Q: Our 4 year old daughter has recently become scared about going to the bathroom alone, and also doesn't want to go to sleep alone. Sometimes when she hears a loud noise, she hits whoever is next to her. We don't know how to handle this situation.
A: You mentioned that this started recently. I'm not a therapist, but it sounds like perhaps she experienced some kind of traumatic event, and her nervous system has decided it needs to stay 'on alert' all the time.
That 'on alert' response isn't only triggered by something big, like a death or an injury. It can happen any time a child feels powerless to control something that is hurting her -- like being bullied, visiting the doctor or dentist, hearing a scary story or seeing something on television, or even witnessing something painful happening to somebody else. Some kids are more sensitive to this sort of thing than others. At age four, kids step out into the world in a bigger way, and they hear lots of things that might be scary. It could be as simple as that.
For now, I think your best response is empathy. She's temporarily regressing, which is exactly what we all do when we are stressed. If you can sort of ramp up your willingness to help her and reassure her for a little while, her nervous system will start to settle down again.
Reflect her feelings back to her: "Oh, you don't like being alone, huh. It sounds like you might be scared of something. I wonder what that is?" It's okay to go with her to the bathroom when you can - you won't be creating a pattern that you'll be stuck with forever. See if you can brainstorm with her about ways to bring her some comfort. That conversation may sound like this:
Honey, I noticed you haven't wanted to be alone lately. I'm wondering ... what's up?
Listen to her, without trying to solve anything or fix the situation. Reflect what you heard:
So you heard a scary story about spiders, and you are afraid there might be one in the bathroom and you won't know what to do?
Make sure you have heard everything:
Is there anything else bothering you?
I wonder what we can do about that together?
Here is where you guys can get really creative. In the spider example, you might offer to teach her how to catch spiders, or promise that she can call you and you will take care of it anytime, or make up a spidey song that she can sing that tells him to leave her alone, or any number of things. The idea is that she participates in the solution, rather than you imposing one upon her. Try whatever you decide on to see how it works, and then debrief:
How did that work out for you?
If it did not help, try something else until you find something that does.
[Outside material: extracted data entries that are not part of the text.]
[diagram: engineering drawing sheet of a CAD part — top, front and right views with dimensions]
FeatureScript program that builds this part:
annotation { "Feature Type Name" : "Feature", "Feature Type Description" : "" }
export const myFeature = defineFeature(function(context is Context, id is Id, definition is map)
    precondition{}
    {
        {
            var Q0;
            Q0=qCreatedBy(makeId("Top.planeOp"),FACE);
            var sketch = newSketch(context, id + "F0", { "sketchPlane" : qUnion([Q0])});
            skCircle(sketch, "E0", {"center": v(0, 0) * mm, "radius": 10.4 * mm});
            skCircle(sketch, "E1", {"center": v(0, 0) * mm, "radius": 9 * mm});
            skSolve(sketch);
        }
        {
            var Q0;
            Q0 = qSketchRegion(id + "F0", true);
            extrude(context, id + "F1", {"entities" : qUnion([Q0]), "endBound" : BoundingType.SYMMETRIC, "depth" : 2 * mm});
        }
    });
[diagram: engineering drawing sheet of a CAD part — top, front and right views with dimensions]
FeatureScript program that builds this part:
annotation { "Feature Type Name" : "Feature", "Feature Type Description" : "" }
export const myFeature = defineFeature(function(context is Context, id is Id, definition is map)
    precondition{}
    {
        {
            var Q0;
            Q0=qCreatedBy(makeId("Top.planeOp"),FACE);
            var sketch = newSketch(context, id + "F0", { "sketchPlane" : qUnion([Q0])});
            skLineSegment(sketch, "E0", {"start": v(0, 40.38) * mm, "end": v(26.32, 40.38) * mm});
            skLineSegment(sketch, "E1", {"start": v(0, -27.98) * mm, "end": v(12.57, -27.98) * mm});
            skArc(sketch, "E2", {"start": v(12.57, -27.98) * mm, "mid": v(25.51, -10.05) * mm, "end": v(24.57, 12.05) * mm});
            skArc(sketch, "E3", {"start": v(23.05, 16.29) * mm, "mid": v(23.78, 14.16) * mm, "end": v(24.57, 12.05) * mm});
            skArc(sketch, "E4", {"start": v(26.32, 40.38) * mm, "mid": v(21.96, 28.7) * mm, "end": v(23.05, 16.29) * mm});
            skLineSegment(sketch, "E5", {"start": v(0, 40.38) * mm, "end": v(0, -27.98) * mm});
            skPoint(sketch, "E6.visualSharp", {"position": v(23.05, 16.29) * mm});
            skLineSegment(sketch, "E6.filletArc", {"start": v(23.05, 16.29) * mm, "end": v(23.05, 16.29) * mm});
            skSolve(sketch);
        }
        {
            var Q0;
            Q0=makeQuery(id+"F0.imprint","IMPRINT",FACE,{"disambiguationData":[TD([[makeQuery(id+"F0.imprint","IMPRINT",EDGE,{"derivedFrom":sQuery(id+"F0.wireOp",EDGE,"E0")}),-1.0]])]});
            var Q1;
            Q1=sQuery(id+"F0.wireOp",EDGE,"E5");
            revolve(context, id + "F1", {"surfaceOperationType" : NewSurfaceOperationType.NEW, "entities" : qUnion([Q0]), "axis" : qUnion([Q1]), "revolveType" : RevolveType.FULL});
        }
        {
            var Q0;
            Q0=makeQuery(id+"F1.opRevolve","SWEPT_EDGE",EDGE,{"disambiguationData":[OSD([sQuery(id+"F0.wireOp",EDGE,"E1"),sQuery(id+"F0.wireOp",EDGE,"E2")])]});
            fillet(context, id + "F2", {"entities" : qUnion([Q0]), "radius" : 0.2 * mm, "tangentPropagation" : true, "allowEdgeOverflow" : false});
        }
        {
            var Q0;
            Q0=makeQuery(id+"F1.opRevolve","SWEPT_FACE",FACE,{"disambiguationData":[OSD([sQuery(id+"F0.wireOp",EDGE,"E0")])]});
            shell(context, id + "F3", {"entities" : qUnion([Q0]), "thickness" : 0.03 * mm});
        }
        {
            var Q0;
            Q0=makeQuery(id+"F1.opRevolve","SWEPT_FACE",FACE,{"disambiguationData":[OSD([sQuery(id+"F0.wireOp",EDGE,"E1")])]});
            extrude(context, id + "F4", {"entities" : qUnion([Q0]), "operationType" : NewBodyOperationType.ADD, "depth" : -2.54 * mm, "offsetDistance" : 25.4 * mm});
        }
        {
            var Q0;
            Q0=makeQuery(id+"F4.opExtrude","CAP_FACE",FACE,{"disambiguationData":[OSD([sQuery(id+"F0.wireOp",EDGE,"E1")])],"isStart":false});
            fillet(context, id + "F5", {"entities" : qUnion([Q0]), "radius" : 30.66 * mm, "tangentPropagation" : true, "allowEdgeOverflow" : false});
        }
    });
When my kids were scared, it always helped me to remember that fear is the sign of an intelligent and protective mind ... one is trying to help us stay away from something that was painful to make sure nothing like that ever happens again. It's why someone who was hit by a white car feels their heart race whenever they see a flash of white on the highway. It's why a kid who was startled by a loud bark fears every four legged thing it sees for a while.
Time, empathy, and compassion help support the mind and nervous system as they do the important work of figuring out what is really dangerous and what is not.